We are required to estimate income taxes for each of our applicable tax jurisdictions as part of the process of preparing consolidated financial statements. This process involves estimating current income tax liabilities together with assessing temporary differences resulting from differing treatment of items, such as depreciation, for income tax and accounting purposes. These differences result in deferred income tax assets and liabilities, which are included within our balance sheets. We also assess the likelihood that our deferred income tax assets will be recovered through future taxable income. To the extent we believe that realization is not likely, we establish a valuation allowance, which is offset by an adjustment to income tax expense in our income statements.

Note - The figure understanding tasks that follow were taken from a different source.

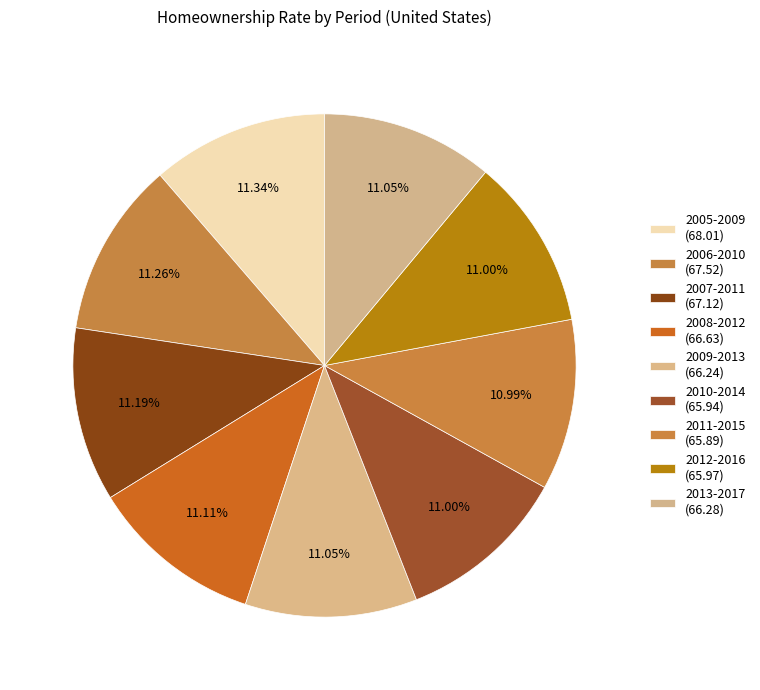

Does 2010-2014 represent more than half of the total?

No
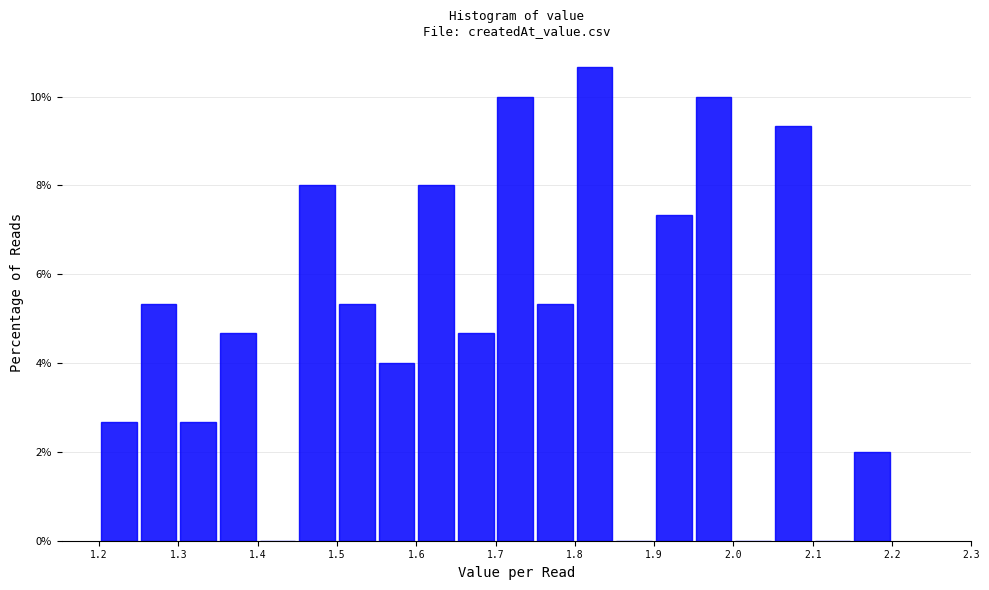

Which range on the x-axis has the tallest bar?

1.80 to 1.85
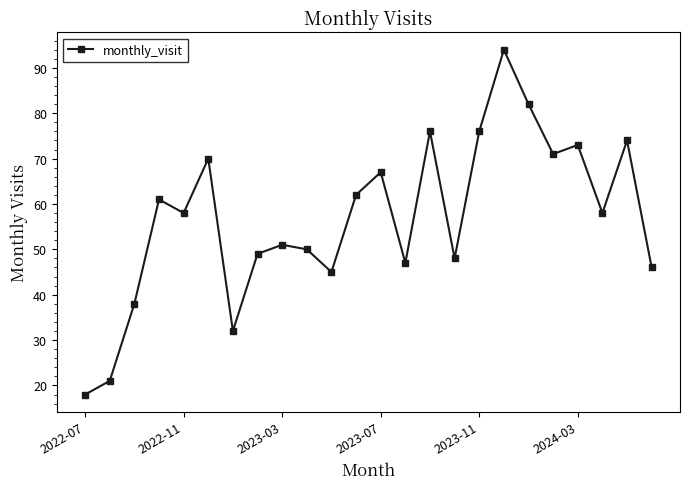

How many points are higher than both their immediate neighbors (excluding endpoints)?

8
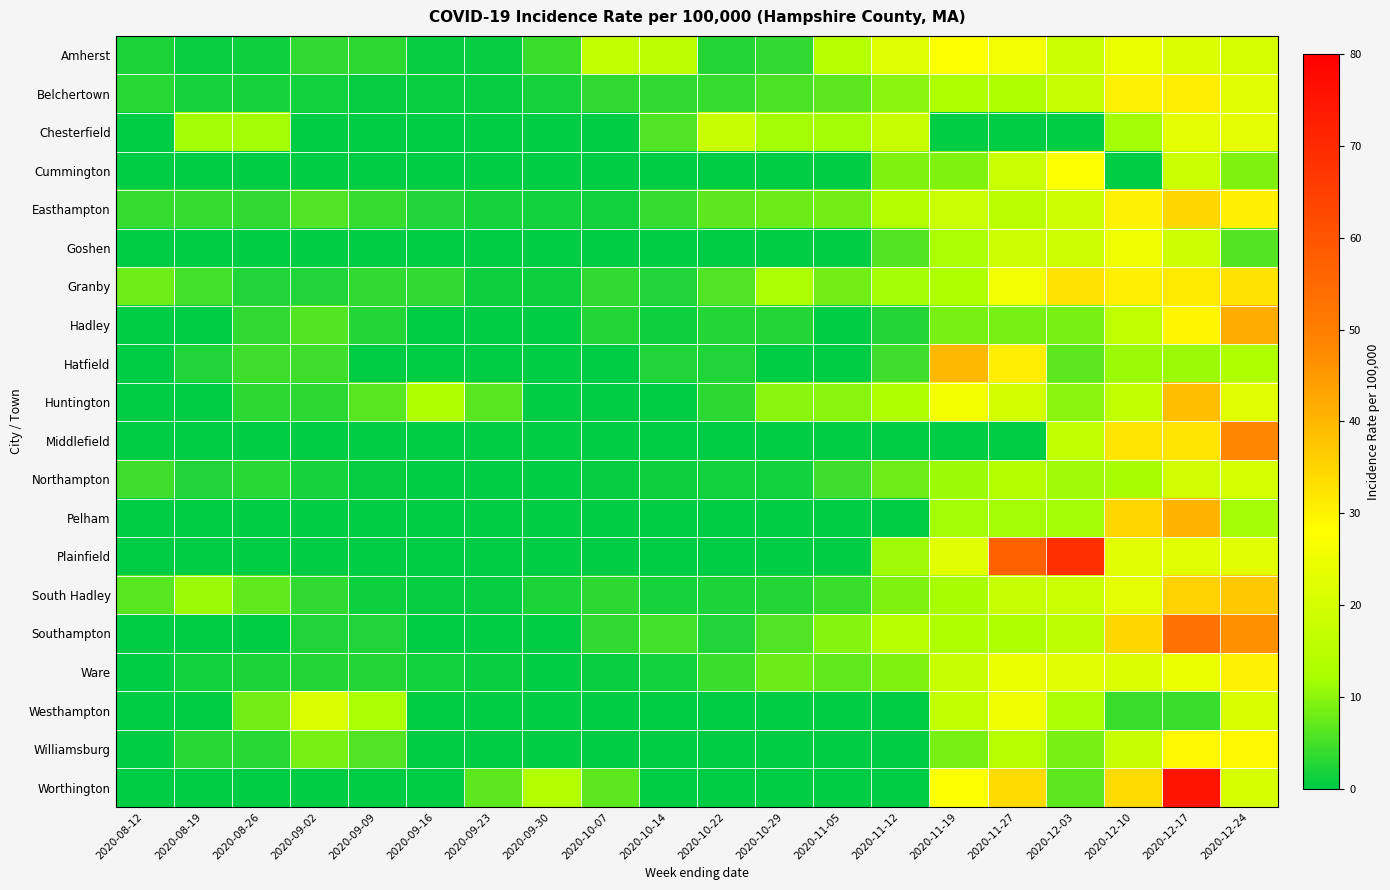

Which has a higher value, 2020-11-27 or 2020-09-16?

2020-11-27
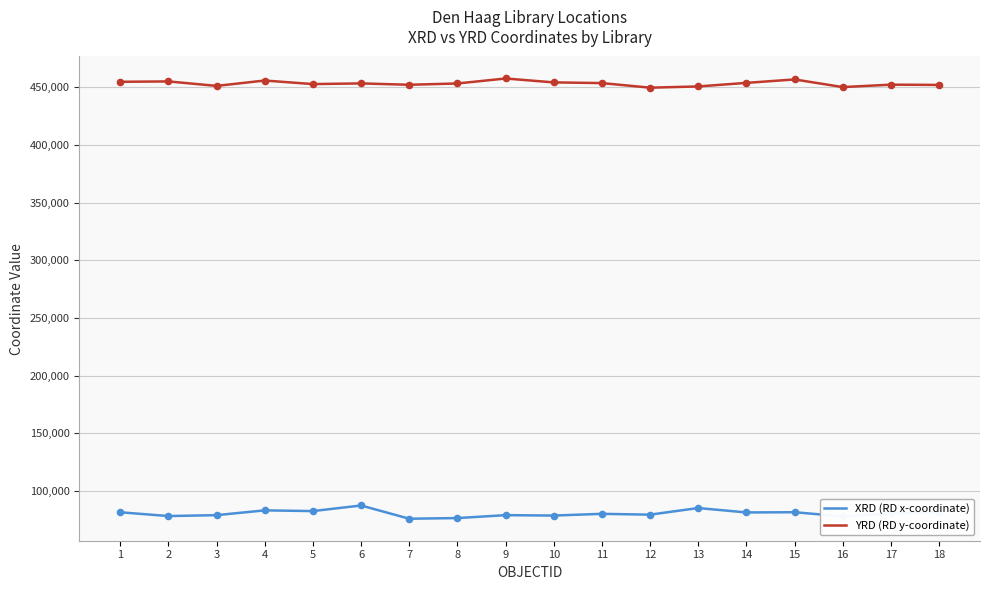

What is the difference between the highest and lowest values at 2?

376899.9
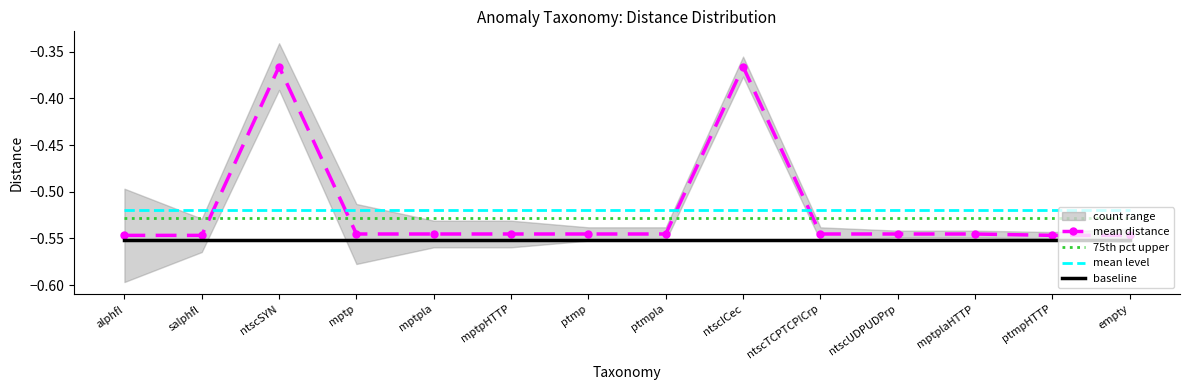

Which series has the largest range (max minus min)?

mean distance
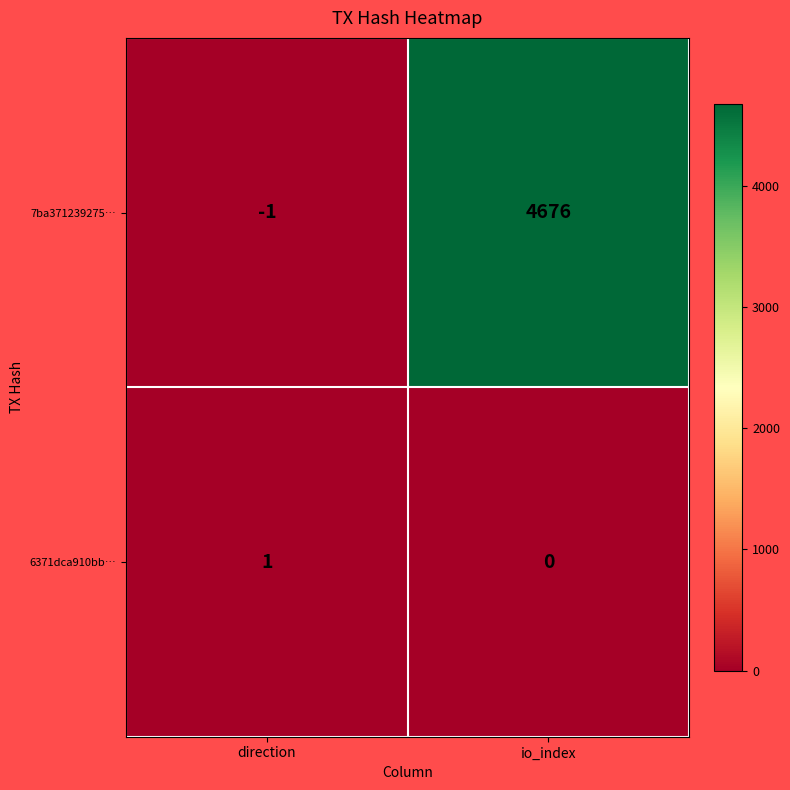

At direction, list the series in order from smallest to largest.

7ba371239275…, 6371dca910bb…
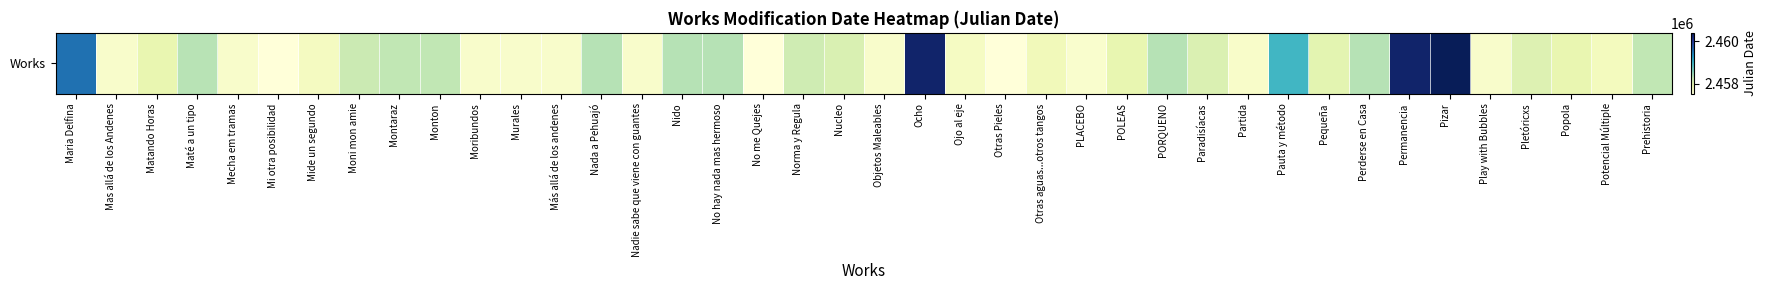

What is the change in value from POLEAS to Perderse en Casa?

+395.9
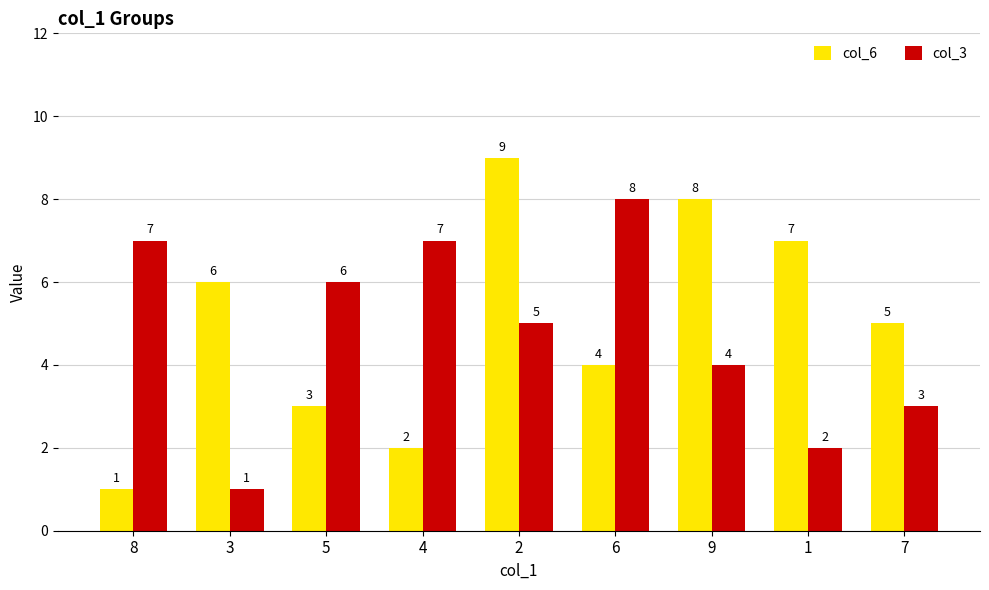

What is the spread (max minus min) of values at 2?

4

Uncertainty associated with the application of tax statutes and regulations, the outcomes of tax audits and appeals, changes in income tax law, enacted tax rates or amounts subject to income tax, and changes in the regulatory treatment of any tax reform benefits requires that judgments and estimates be made in the accrual process and in the calculation of effective tax rates. Only income tax benefits that meet the "more likely than not" recognition threshold may be recognized or continue to be recognized. Unrecognized tax benefits are re-evaluated quarterly and changes are recorded based on new information, including the issuance of relevant guidance by the courts or tax authorities and developments occurring in the examinations of our tax returns.
We expect our 2026 annual effective tax rate to be between 5.5% and 6.5%. Our effective tax rate calculations are revised every quarter based on the best available year-end tax assumptions, adjusted in the following year after returns are filed. Tax accrual estimates are trued-up to the actual amounts claimed on the tax returns and further adjusted after examinations by taxing authorities, as needed.